Lets say I have html:

<body>
  <div class="items">
    <span class="label">label1</span>
    <div class="value">value1</div>
  </div>

  <div class="items">
    <span class="label">label2</span>
    <div class="value">
      <a class="link">value2</a>
    </div>
  </div>

  <div class="items">
    <span class="label">label3</span>
    <div class="value">
      <a class="link">value3</a>
    </div>
  </div>

  <div class="items">
    <span class="label">label4</span>
    <div class="value">value4</div>
  </div>
</body>

Im trying to get text from <a class="link"> if possible or from <div class=value>.

for result in response.xpath("//div[@class='items']"):
    label = result.xpath(".//span[@class='label']//text()").extract_first()
    # here Im trying use or operation to get 
    # a text if possible or div text
    value = result.xpath(".//a[@class='link']//text()"
                         "|.//div[@class='value']//text()").get()
    print(label, value)

Results:

label1 value1
label2 
label3 
label4 value4

This code assign only text from <div class='value'> although <a class='link'> exist.

What I need?
I would like to xpath code return a text if possible in otherwise it should take div text.

Charles Duffy
  • 280,126
  • 43
  • 390
  • 441
magnus250
  • 97
  • 3
  • 12
  • Think of this like a set-union OR, not a boolean OR; just like if you run `{1,2} | {3}` in Python, you get `{1,2,3}` as a result. – Charles Duffy Dec 28 '19 at 15:45
  • Okay, is there an option to get the result that interests me? – magnus250 Dec 28 '19 at 15:51
  • Is it *possible*? Yes. Is it *easier than doing the logic in Python*? No. Honestly, what I recommend in practice is just running two separate XPath queries. – Charles Duffy Dec 28 '19 at 15:51
  • For the general approach demonstrating that it's possible, see [Is there an if-then-else statement in XPath?](https://stackoverflow.com/questions/971067/is-there-an-if-then-else-statement-in-xpath). – Charles Duffy Dec 28 '19 at 15:52
  • I need to seperate this logic. I do something like this `# value = result.xpath('''if(.//a[@class='link']/text())) then .//a[@class='link']/text()) else .//div[@class='value']/text()''').get()`, but in result i have only exception from xpath interpreter. – magnus250 Dec 28 '19 at 16:16
  • @magnus250 There is a much simpler and shorter XPath expression that selects the wanted text nodes – Dimitre Novatchev Dec 29 '19 at 02:45

2 Answers2

1

Here is the xpath that you should use.

//div[@class='items'][2]//div[@class='value']/a|//div[@class='items'][2]//div[@class='value'][not(a)]

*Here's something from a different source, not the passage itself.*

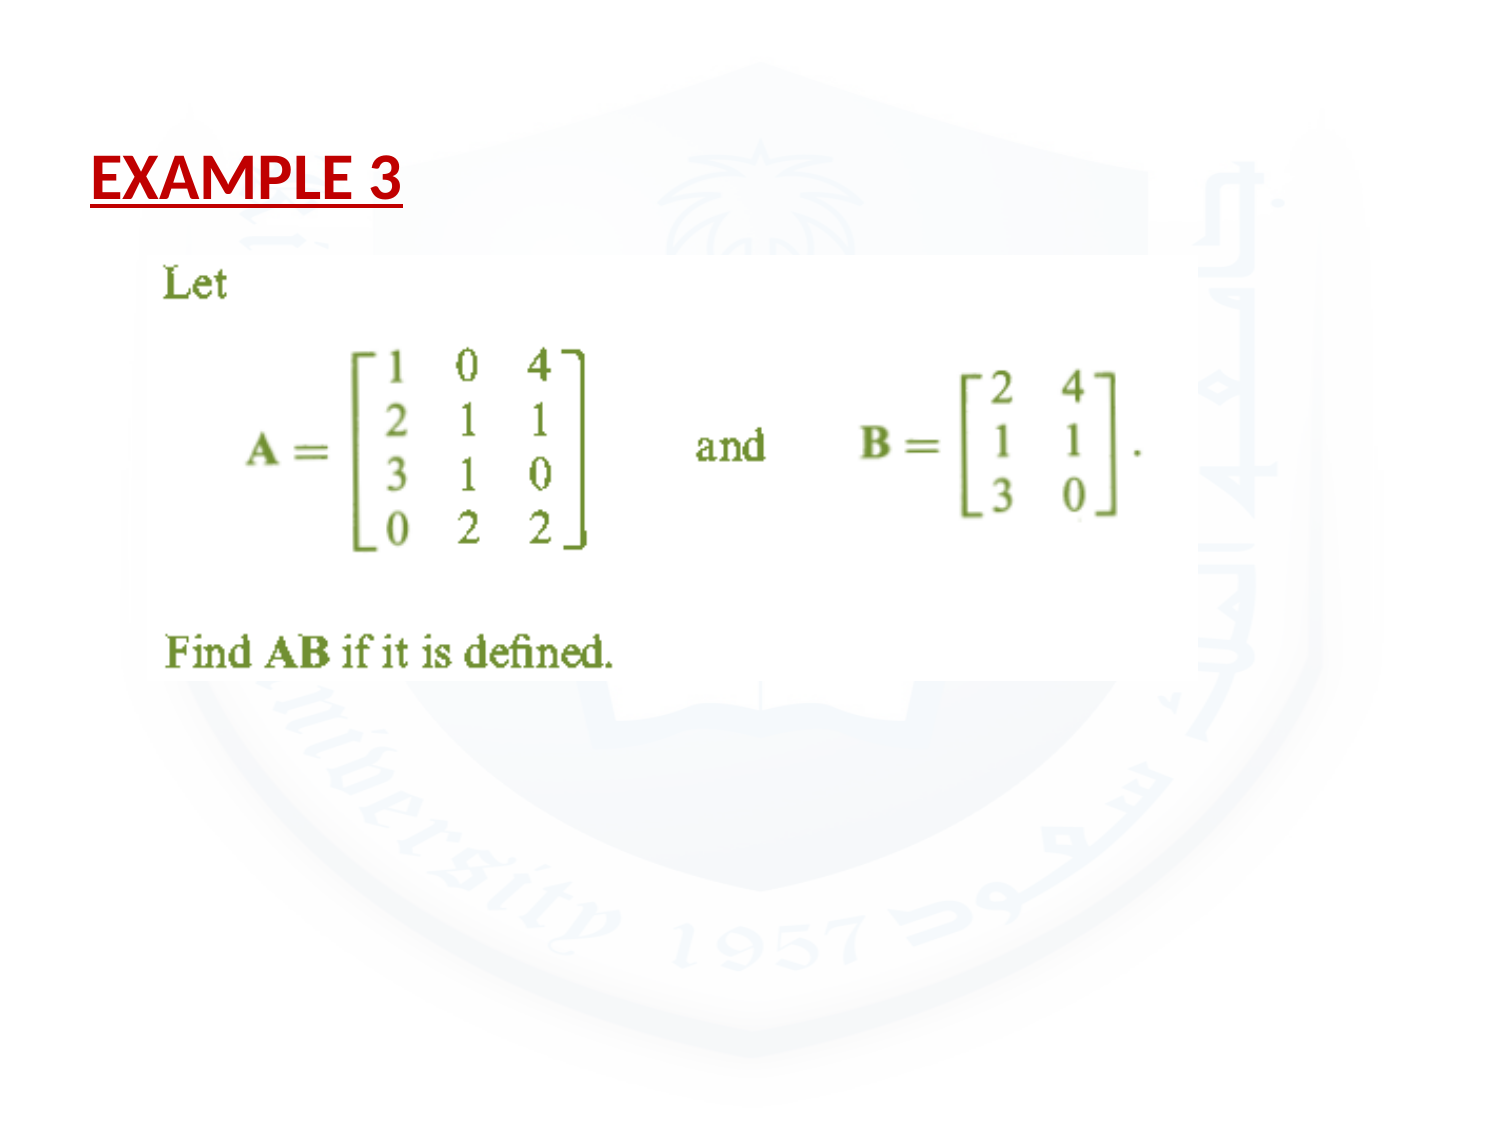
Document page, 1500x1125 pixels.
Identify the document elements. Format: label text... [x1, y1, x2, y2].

list EXAMPLE 3 [75, 125, 1425, 1005]
picture [147, 255, 1199, 681]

So replace this in your code.

value = result.xpath(".//div[@class='value']/a/text()|.//div[@class='value'][not(a)]/text()").get()
supputuri
  • 13,644
  • 2
  • 21
  • 39
0

Im trying to get text from <a class="link"> if possible or from <div> class=value>

Here is a simple / short XPath 1.0 expression that selects exactly all the wanted text nodes:

(//div[@class='value'] | //a[@class='link'])/text()

XSLT 1.0 - based verification:

This transformation:

<xsl:stylesheet version="1.0" xmlns:xsl="http://www.w3.org/1999/XSL/Transform">
 <xsl:output omit-xml-declaration="yes" indent="yes"/>
 <xsl:strip-space elements="*"/>

  <xsl:template match="/">
    <xsl:for-each select="(//div[@class='value'] | //a[@class='link'])/text()">
      <xsl:if test="not(position() = 1)">, </xsl:if>
      <xsl:copy-of select="."/>
    </xsl:for-each>
  </xsl:template>
</xsl:stylesheet>

evaluates the XPath expression and outputs each selected text-node using convenient delimiters.

The wanted result is produced:

value1, value2, value3, value4
Dimitre Novatchev
  • 240,661
  • 26
  • 293
  • 431